This is an automated email from the ASF dual-hosted git repository.

agrove pushed a commit to branch main
in repository https://gitbox.apache.org/repos/asf/datafusion-comet.git


The following commit(s) were added to refs/heads/main by this push:
     new 9a4e5b5bd Feat: Support array_join function (#1290)
9a4e5b5bd is described below

commit 9a4e5b5bd799112451580aae6b76eb7582a08d29
Author: Eren Avsarogullari <erenavsarogull...@gmail.com>
AuthorDate: Thu Jan 23 15:23:32 2025 -0800

    Feat: Support array_join function (#1290)
---
 native/core/src/execution/planner.rs               | 27 ++++++++++++++++++
 native/proto/src/proto/expr.proto                  |  7 +++++
 .../org/apache/comet/serde/QueryPlanSerde.scala    | 32 ++++++++++++++++++++++
 .../org/apache/comet/CometExpressionSuite.scala    | 17 ++++++++++++
 4 files changed, 83 insertions(+)

diff --git a/native/core/src/execution/planner.rs 
b/native/core/src/execution/planner.rs
index c7df503a7..95926bfee 100644
--- a/native/core/src/execution/planner.rs
+++ b/native/core/src/execution/planner.rs
@@ -68,6 +68,7 @@ use datafusion_comet_spark_expr::{create_comet_physical_fun, 
create_negate_expr}
 use datafusion_functions_nested::concat::ArrayAppend;
 use datafusion_functions_nested::remove::array_remove_all_udf;
 use datafusion_functions_nested::set_ops::array_intersect_udf;
+use datafusion_functions_nested::string::array_to_string_udf;
 use datafusion_physical_expr::aggregate::{AggregateExprBuilder, 
AggregateFunctionExpr};
 
 use crate::execution::shuffle::CompressionCodec;
@@ -791,6 +792,32 @@ impl PhysicalPlanner {
                 ));
                 Ok(array_intersect_expr)
             }
+            ExprStruct::ArrayJoin(expr) => {
+                let array_expr =
+                    self.create_expr(expr.array_expr.as_ref().unwrap(), 
Arc::clone(&input_schema))?;
+                let delimiter_expr = self.create_expr(
+                    expr.delimiter_expr.as_ref().unwrap(),
+                    Arc::clone(&input_schema),
+                )?;
+
+                let mut args = vec![Arc::clone(&array_expr), delimiter_expr];
+                if expr.null_replacement_expr.is_some() {
+                    let null_replacement_expr = self.create_expr(
+                        expr.null_replacement_expr.as_ref().unwrap(),
+                        Arc::clone(&input_schema),
+                    )?;
+                    args.push(null_replacement_expr)

Request 1:
Please reproduce the records word for word, from the line containing "张量C是A的零填充副本，尺寸为$\[a\_0\\ \\ a\_1\\" through the end of the records.
The text and the records have no connection to one another.

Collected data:
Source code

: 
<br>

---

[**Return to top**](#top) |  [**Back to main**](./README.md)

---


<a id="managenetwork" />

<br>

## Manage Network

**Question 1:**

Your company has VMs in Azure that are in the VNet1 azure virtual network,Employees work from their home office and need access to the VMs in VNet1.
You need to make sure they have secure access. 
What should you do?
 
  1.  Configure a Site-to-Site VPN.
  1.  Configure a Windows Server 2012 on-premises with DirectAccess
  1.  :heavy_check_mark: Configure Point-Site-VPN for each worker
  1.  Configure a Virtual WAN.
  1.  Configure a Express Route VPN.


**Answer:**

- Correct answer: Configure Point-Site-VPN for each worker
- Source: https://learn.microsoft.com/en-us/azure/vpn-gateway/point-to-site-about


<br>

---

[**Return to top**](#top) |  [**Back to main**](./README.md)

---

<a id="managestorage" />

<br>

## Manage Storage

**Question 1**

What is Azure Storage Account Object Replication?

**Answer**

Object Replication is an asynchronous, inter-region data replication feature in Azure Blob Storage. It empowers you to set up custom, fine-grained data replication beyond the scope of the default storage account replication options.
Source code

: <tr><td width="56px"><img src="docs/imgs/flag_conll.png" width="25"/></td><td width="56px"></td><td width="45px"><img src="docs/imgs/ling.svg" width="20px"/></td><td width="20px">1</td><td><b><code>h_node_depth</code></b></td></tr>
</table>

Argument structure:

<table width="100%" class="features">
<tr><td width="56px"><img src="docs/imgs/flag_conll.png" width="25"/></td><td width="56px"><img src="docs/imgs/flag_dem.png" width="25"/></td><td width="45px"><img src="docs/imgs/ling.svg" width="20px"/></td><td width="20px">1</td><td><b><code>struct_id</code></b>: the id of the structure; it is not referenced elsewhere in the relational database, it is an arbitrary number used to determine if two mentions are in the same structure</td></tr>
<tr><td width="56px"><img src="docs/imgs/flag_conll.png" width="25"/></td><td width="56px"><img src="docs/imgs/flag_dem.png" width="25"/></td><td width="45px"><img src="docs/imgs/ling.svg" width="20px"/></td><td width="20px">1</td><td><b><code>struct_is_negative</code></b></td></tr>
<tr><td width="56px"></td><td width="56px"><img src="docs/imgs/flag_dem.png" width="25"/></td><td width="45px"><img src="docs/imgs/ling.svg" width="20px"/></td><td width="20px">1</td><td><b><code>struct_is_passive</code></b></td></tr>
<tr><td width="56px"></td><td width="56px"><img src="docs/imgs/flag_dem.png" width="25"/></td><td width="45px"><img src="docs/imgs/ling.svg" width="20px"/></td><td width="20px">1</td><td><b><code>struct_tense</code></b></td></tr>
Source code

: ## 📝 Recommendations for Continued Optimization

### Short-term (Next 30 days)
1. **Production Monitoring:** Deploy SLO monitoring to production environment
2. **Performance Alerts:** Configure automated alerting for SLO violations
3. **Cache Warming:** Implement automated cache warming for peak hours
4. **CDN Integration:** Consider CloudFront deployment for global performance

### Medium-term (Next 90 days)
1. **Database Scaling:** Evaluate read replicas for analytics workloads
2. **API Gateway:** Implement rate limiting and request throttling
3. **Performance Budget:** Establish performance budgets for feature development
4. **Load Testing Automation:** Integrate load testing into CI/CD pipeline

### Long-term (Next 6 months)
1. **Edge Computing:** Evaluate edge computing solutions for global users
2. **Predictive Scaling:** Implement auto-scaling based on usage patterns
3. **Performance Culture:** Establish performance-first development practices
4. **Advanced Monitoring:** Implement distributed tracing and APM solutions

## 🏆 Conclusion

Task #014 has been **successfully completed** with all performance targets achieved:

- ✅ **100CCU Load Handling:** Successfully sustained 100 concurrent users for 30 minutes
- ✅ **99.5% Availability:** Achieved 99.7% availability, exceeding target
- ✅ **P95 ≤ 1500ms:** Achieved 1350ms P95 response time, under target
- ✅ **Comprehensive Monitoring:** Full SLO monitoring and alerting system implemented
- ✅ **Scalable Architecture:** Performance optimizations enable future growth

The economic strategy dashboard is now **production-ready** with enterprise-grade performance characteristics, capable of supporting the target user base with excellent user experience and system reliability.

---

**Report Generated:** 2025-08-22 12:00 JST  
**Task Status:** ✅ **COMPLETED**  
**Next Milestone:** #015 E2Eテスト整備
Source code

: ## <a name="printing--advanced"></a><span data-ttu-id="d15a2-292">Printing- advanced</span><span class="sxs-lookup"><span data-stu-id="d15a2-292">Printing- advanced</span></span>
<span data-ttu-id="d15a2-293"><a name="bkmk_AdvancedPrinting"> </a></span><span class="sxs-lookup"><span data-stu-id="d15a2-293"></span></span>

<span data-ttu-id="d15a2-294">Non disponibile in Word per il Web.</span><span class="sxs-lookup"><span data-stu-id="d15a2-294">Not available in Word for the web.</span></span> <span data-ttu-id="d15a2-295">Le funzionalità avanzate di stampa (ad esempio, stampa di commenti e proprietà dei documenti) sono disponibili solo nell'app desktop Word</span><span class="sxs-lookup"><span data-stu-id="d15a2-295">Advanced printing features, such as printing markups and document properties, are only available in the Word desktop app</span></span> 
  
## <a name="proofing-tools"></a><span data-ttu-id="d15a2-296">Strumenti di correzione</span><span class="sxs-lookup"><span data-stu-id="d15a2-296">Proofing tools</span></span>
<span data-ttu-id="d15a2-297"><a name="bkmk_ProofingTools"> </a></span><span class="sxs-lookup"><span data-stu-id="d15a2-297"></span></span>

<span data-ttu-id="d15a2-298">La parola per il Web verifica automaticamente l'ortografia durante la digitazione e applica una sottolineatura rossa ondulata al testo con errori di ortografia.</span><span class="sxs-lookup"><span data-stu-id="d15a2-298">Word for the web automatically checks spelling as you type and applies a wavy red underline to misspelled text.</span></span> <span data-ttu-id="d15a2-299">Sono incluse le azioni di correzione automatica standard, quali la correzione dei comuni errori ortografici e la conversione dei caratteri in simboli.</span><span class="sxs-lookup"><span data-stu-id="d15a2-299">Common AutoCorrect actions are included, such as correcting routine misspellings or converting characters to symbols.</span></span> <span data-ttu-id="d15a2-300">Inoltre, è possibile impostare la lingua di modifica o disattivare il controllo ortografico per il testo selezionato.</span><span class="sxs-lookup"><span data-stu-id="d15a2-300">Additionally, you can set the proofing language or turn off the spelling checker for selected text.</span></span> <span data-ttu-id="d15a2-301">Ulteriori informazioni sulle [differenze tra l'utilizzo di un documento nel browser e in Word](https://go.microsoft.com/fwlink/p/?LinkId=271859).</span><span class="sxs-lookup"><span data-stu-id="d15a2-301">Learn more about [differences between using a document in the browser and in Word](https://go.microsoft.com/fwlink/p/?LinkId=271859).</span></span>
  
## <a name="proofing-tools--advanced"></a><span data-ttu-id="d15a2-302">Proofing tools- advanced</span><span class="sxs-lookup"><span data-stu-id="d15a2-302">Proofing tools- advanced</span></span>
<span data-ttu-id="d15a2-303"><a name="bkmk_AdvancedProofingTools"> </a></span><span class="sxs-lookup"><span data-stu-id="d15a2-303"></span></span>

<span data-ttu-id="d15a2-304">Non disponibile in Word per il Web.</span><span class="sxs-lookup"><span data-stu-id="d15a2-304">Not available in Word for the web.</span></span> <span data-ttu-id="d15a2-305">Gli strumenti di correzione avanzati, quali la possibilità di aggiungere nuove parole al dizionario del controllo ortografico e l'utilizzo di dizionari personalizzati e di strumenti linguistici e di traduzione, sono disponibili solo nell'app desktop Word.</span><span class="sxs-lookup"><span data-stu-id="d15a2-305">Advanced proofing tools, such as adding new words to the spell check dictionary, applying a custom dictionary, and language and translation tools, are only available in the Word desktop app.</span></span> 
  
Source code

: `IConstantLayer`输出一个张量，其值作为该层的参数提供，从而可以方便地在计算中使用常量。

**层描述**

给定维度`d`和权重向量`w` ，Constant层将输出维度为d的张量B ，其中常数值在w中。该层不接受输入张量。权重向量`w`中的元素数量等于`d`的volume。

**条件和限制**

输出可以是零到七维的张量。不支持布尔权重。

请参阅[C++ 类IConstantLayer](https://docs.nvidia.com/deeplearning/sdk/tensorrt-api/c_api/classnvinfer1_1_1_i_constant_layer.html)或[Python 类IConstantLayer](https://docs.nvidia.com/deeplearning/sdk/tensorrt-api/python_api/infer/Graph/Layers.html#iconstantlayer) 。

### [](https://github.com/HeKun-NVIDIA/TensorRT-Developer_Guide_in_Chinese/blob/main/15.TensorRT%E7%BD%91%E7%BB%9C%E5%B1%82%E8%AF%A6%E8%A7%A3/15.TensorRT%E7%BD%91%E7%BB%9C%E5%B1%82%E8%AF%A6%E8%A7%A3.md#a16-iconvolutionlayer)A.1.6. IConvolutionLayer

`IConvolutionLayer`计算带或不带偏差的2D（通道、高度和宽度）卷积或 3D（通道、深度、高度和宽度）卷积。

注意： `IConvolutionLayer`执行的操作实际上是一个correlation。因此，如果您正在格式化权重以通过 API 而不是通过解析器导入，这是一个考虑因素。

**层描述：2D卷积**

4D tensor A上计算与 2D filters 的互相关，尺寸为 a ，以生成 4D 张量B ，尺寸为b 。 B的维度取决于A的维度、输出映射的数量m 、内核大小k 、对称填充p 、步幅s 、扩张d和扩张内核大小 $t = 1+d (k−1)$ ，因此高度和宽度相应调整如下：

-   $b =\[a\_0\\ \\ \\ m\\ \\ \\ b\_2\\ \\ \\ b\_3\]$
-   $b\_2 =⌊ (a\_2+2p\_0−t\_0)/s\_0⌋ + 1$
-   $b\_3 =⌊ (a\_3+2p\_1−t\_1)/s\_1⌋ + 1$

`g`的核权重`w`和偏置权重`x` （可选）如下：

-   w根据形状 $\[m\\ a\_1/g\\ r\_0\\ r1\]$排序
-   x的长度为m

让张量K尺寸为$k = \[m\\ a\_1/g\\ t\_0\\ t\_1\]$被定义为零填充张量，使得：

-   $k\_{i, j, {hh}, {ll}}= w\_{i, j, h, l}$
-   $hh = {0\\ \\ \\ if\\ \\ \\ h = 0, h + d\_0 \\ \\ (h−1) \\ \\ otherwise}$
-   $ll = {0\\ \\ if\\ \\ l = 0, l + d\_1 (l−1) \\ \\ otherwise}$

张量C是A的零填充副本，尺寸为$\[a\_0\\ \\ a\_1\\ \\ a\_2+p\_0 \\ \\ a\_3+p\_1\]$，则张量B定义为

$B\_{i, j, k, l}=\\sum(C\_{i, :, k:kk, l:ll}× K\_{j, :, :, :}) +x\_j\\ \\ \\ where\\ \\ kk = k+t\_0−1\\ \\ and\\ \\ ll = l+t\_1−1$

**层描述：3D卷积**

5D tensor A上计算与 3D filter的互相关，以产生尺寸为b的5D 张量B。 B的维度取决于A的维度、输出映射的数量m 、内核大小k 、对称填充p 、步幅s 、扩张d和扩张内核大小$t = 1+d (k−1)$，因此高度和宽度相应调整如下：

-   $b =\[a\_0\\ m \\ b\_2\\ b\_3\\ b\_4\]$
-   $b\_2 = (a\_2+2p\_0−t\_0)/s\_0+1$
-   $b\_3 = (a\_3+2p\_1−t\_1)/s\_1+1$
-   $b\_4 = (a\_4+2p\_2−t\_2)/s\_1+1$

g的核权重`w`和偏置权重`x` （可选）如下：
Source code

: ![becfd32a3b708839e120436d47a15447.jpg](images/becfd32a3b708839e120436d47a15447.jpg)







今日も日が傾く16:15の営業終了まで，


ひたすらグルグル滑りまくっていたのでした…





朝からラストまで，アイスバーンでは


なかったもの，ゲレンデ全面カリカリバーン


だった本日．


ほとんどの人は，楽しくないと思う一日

Request 2:
According to the commit email, how many files did the change modify?

Task response 1:
张量C是A的零填充副本，尺寸为$\[a\_0\\ \\ a\_1\\ \\ a\_2+p\_0 \\ \\ a\_3+p\_1\]$，则张量B定义为

$B\_{i, j, k, l}=\\sum(C\_{i, :, k:kk, l:ll}× K\_{j, :, :, :}) +x\_j\\ \\ \\ where\\ \\ kk = k+t\_0−1\\ \\ and\\ \\ ll = l+t\_1−1$

**层描述：3D卷积**

5D tensor A上计算与 3D filter的互相关，以产生尺寸为b的5D 张量B。 B的维度取决于A的维度、输出映射的数量m 、内核大小k 、对称填充p 、步幅s 、扩张d和扩张内核大小$t = 1+d (k−1)$，因此高度和宽度相应调整如下：

-   $b =\[a\_0\\ m \\ b\_2\\ b\_3\\ b\_4\]$
-   $b\_2 = (a\_2+2p\_0−t\_0)/s\_0+1$
-   $b\_3 = (a\_3+2p\_1−t\_1)/s\_1+1$
-   $b\_4 = (a\_4+2p\_2−t\_2)/s\_1+1$

g的核权重`w`和偏置权重`x` （可选）如下：
Source code

: ![becfd32a3b708839e120436d47a15447.jpg](images/becfd32a3b708839e120436d47a15447.jpg)







今日も日が傾く16:15の営業終了まで，


ひたすらグルグル滑りまくっていたのでした…





朝からラストまで，アイスバーンでは


なかったもの，ゲレンデ全面カリカリバーン


だった本日．


ほとんどの人は，楽しくないと思う一日

Task response 2:
4 files